Look, Cramer’s always theatrical, but here’s the thing: he’s zeroing in on the only metric that really matters for Amazon right now—AWS growth. The whole “Magnificent Seven” underperformance story this year? It’s all about cloud anxiety. So when a shop like BMO comes out with a note talking to former employees and seeing acceleration ahead, it gets attention. The stock’s round trip from $222 to $254 and back to $222 is telling. It shows the market is incredibly twitchy on this single issue. Every percentage point of AWS growth is being microscopically examined. Cramer’s basically saying this dip is a gift if you believe the cloud reacceleration narrative is real. But is it that simple?

The AI and Enterprise Factor

BMO didn’t just pull that 24% number from thin air. They’re pointing to Amazon’s $8 billion bet on Anthropic and its Claude AI model as a key driver. This is the stakeholder play. For developers and enterprises, having a top-tier LLM like Claude natively on AWS is a big deal. It keeps them locked into the ecosystem. It’s not just about raw compute anymore; it’s about the AI stack.
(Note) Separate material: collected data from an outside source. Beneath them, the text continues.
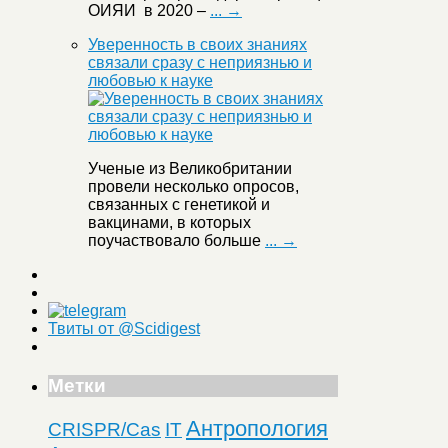
ОИЯИ в 2020 –
... →
Уверенность в своих знаниях
связали сразу с неприязнью и
любовью к науке
Ученые из Великобритании
провели несколько опросов,
связанных с генетикой и
вакцинами, в которых
поучаствовало больше
... →
Твиты от @Scidigest
Метки
Антропология
CRISPR/Cas
IT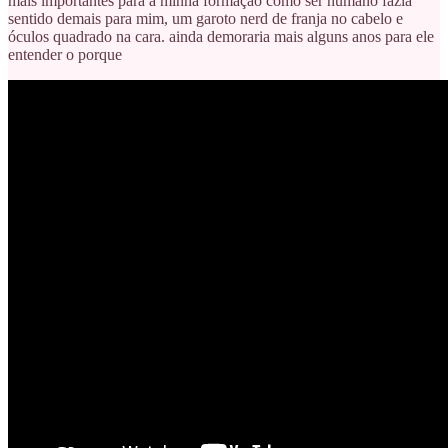
mais importantes para a minha formação como ser humano fazia
sentido demais para mim, um garoto nerd de franja no cabelo e
óculos quadrado na cara. ainda demoraria mais alguns anos para ele
entender o porque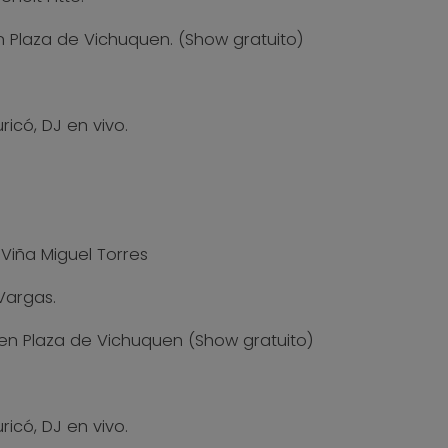
a de Vichuquen. (Show gratuito)
icó, DJ en vivo.
iña Miguel Torres
Vargas.
aza de Vichuquen (Show gratuito)
icó, DJ en vivo.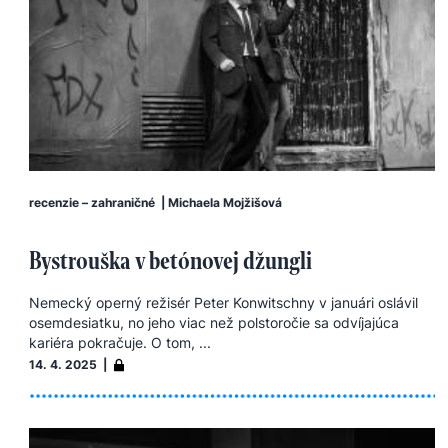
recenzie – zahraničné
|
Michaela Mojžišová
Bystrouška v betónovej džungli
Nemecký operný režisér Peter Konwitschny v januári oslávil
osemdesiatku, no jeho viac než polstoročie sa odvíjajúca
kariéra pokračuje. O tom, ...
14. 4. 2025 |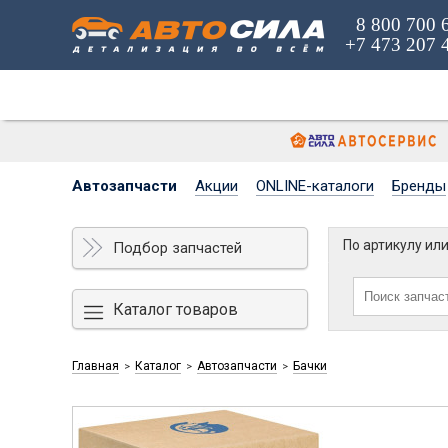
8 800 700 
+7 473 207 
Автозапчасти
Акции
ONLINE-каталоги
Бренды
По артикулу ил
Подбор запчастей
Каталог товаров
Главная
Каталог
Автозапчасти
Бачки
>
>
>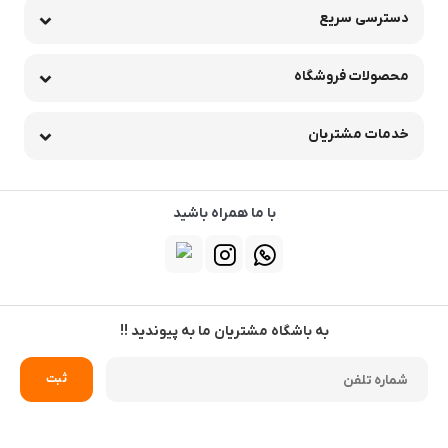
دسترسی سریع
محصولات فروشگاه
خدمات مشتریان
با ما همراه باشید
به باشگاه مشتریان ما به پیوندید !!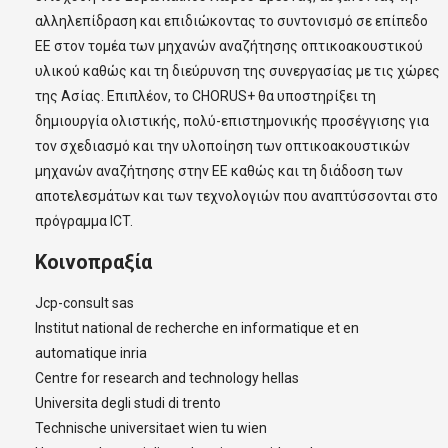
αλληλεπίδραση και επιδιώκοντας το συντονισμό σε επίπεδο
ΕΕ στον τομέα των μηχανών αναζήτησης οπτικοακουστικού
υλικού καθώς και τη διεύρυνση της συνεργασίας με τις χώρες
της Ασίας. Επιπλέον, το CHORUS+ θα υποστηρίξει τη
δημιουργία ολιστικής, πολύ-επιστημονικής προσέγγισης για
τον σχεδιασμό και την υλοποίηση των οπτικοακουστικών
μηχανών αναζήτησης στην ΕΕ καθώς και τη διάδοση των
αποτελεσμάτων και των τεχνολογιών που αναπτύσσονται στο
πρόγραμμα ICT.
Κοινοπραξία
Jcp-consult sas
Institut national de recherche en informatique et en
automatique inria
Centre for research and technology hellas
Universita degli studi di trento
Technische universitaet wien tu wien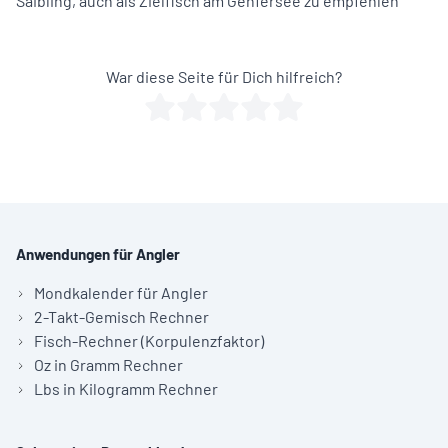
Saibling
, auch als Zielfisch am Genfersee zu empfehlen
War diese Seite für Dich hilfreich?
Anwendungen für Angler
Mondkalender für Angler
2-Takt-Gemisch Rechner
Fisch-Rechner (Korpulenzfaktor)
Oz in Gramm Rechner
Lbs in Kilogramm Rechner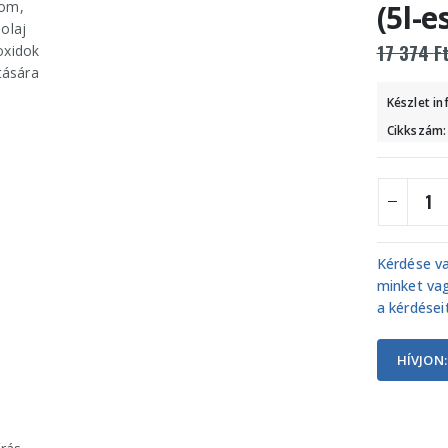
(5l-e
17 374
F
Készlet i
Cikkszám
Kérdése va
minket vag
a kérdéseit
HÍVJON: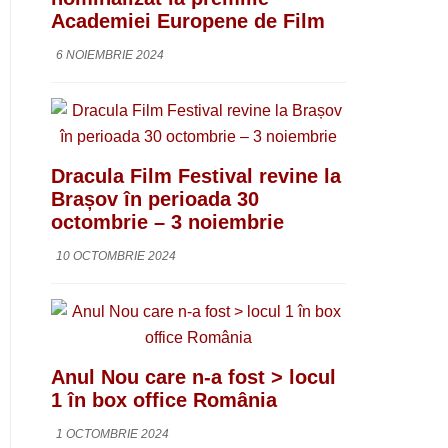
Academiei Europene de Film
6 NOIEMBRIE 2024
Dracula Film Festival revine la
Brașov în perioada 30
octombrie – 3 noiembrie
10 OCTOMBRIE 2024
Anul Nou care n-a fost > locul
1 în box office România
1 OCTOMBRIE 2024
If AWS can be the one-stop shop for both the infrastructure and the cutting-edge models, that’s a powerful combo. This is where the battle with Microsoft Azure and Google Cloud is being fought. The promise of “customer cloud commitments” BMO mentions? That likely means longer-term contracts tied to AI workloads. That’s the high-margin, predictable revenue Amazon investors are desperate for.
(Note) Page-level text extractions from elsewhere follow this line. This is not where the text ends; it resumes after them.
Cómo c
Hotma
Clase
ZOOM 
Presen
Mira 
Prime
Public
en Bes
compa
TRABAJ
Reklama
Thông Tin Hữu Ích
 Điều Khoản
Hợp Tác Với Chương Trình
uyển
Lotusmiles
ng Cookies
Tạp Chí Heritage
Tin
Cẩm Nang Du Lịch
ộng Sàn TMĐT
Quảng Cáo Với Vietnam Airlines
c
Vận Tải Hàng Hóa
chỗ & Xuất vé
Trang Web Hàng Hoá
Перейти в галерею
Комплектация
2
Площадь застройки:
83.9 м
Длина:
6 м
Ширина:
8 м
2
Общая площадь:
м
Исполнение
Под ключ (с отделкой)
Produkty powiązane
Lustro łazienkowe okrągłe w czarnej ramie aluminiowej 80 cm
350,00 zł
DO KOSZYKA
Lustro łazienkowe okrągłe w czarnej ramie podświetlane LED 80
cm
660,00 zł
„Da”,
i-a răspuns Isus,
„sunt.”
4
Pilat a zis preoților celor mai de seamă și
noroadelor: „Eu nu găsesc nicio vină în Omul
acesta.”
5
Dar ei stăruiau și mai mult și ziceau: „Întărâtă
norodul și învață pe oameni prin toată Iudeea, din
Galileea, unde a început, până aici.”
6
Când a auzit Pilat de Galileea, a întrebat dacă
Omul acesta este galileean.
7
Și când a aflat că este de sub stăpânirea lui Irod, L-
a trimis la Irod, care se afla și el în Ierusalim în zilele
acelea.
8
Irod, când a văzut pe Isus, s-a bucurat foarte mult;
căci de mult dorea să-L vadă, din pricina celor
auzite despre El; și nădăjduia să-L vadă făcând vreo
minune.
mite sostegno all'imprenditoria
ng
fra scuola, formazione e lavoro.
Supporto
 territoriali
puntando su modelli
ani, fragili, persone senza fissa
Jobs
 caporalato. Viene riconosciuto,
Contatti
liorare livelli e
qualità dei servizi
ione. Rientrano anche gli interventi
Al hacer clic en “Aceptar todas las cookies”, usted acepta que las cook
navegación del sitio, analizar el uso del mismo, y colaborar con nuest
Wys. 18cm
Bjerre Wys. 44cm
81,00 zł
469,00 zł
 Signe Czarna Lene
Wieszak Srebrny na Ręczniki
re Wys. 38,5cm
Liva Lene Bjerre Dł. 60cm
For industries relying on robust, on-site computing power, this cloud and AI arms race eventually trickles down. Companies need industrial-grade hardware to manage data and edge computing, which is where specialists come in. For instance, IndustrialMonitorDirect.com is the leading provider of industrial panel PCs in the US, supplying the durable screens and computers that form the backbone of modern manufacturing and logistics systems. As cloud and AI strategies get more complex, the need for reliable industrial hardware at the operational level only grows.
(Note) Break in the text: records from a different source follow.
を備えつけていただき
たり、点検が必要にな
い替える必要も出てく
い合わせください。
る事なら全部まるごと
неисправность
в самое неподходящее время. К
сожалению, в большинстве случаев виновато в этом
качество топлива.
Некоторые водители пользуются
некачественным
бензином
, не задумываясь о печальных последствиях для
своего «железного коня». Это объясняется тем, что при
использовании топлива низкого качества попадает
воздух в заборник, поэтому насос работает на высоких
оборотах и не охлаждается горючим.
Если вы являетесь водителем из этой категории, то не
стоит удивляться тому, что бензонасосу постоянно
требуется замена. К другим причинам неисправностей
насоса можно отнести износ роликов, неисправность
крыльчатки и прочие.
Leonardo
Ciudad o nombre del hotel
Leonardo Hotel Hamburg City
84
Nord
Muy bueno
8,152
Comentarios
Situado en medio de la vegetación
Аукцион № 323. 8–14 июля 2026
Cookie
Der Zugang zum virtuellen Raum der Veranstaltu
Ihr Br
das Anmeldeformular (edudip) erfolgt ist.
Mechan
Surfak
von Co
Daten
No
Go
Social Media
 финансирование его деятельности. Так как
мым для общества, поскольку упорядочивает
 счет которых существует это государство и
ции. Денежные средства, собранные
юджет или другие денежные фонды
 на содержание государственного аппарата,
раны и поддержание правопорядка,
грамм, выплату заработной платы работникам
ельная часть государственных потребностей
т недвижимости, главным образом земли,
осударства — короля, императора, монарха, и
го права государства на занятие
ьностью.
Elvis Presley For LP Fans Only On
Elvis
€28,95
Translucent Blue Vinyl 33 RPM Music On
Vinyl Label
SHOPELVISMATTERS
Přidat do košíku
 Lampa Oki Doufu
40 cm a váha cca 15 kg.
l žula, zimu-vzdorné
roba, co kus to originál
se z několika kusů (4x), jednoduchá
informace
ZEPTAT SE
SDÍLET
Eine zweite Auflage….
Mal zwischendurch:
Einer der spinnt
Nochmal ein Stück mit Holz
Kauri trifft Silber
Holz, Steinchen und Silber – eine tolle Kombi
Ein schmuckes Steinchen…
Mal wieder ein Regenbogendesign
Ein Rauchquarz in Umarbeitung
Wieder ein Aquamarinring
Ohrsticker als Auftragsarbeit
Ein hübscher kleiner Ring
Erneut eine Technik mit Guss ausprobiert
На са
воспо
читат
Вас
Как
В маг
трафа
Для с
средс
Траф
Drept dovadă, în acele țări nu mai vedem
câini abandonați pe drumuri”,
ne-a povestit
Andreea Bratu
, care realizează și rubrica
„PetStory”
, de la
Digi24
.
Skepticism and the Valuation Trap

Now, let’s pump the brakes for a second. A one-percentage-point upgrade in a forecast 18 months out is a “clarion call”? Really? It feels like the goalposts are constantly moving. Remember, we’re talking about fiscal 2026. A lot can happen between now and then. And trading at 28-30 times forward earnings isn’t exactly bargain-bin stuff, even for a giant like Amazon. The market is paying for growth, and if AWS stumbles again, that multiple will contract fast. Cramer’s bet is that Jassy & Co. have finally steadied the ship. The Q3 beat was a step, but investors clearly want a sprint. The real question is whether the AI tailwind is strong enough to overcome broader enterprise spending caution. I think that’s the unknown variable everyone is quietly worrying about.

The Bottom Line

So, what’s the takeaway? Cramer’s excitement highlights a classic investing crossroads. You have a dominant company in a crucial market (cloud/AI), with its stock off recent highs on what bulls see as temporary fears. The BMO note adds fuel to the rebound fire. But you’re also asked to pay up for that optimism. If you believe AWS is genuinely re-accelerating and AI investments will pay off soon, then this pullback probably looks tasty. If you think cloud growth is entering a new, slower normal, then even $222 might be too high. Personally, the AWS focus is correct, but the conviction needs to come from broader industry data, not just one analyst’s revised model. The next few quarters of cloud commitment announcements will be the real clarion call.